Author: Lucy Maud Montgomery
Lucy Maud Montgomery was born in 1874 in Clifton, Prince Edward Island, and lost her mother to tuberculosis before she was two. Her father remarried and effectively handed her over to her maternal grandparents in Cavendish, the village that would later become the model for Avonlea. She was raised in a strict Presbyterian household with little open affection, and she escaped early into writing. She published her first poem at fifteen and her first paid story not long after.

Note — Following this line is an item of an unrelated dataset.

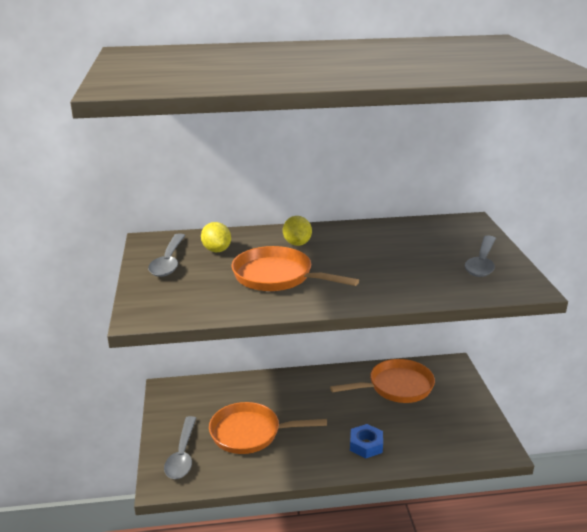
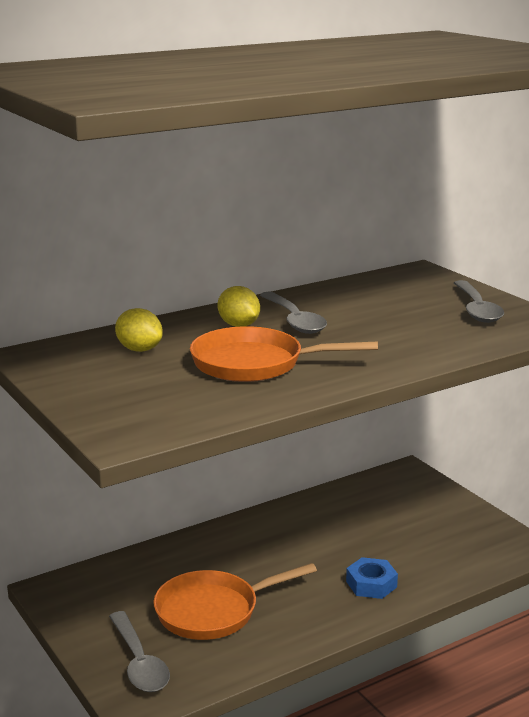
camera: 25 degrees left, 5 degrees down
(169, 262) = (87, 373): grey spoon -> grey spoon (294, 320)
(396, 387) = (359, 511): orange pan -> none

The success of Anne of Green Gables in 1908 changed her life and trapped her in equal measure. Her publishers wanted more Anne. She kept writing it, eight novels eventually, plus the Emily of New Moon trilogy, the Pat books, A Tangled Web, Jane of Lantern Hill, and several short story collections. Underneath all of it she kept detailed journals that were not published until after her death and that revealed a much darker private life than her readers would have guessed. Her marriage to the Presbyterian minister Ewen Macdonald was unhappy. Macdonald suffered from severe religious melancholy and was repeatedly hospitalized. Their elder son Chester turned out to be an unstable adult who caused her significant grief. She managed her depression with sleeping medication for years.
She died in 1942, and her granddaughter announced publicly in 2008 that Montgomery had likely taken her own life. The note that survived suggested as much, though the family has been careful in how it discusses the question. Whatever the answer there, the public record of her writing remains remarkable. She wrote a series of books that have outlasted the cultural moment that produced them and continue to find new readers in roughly every generation since.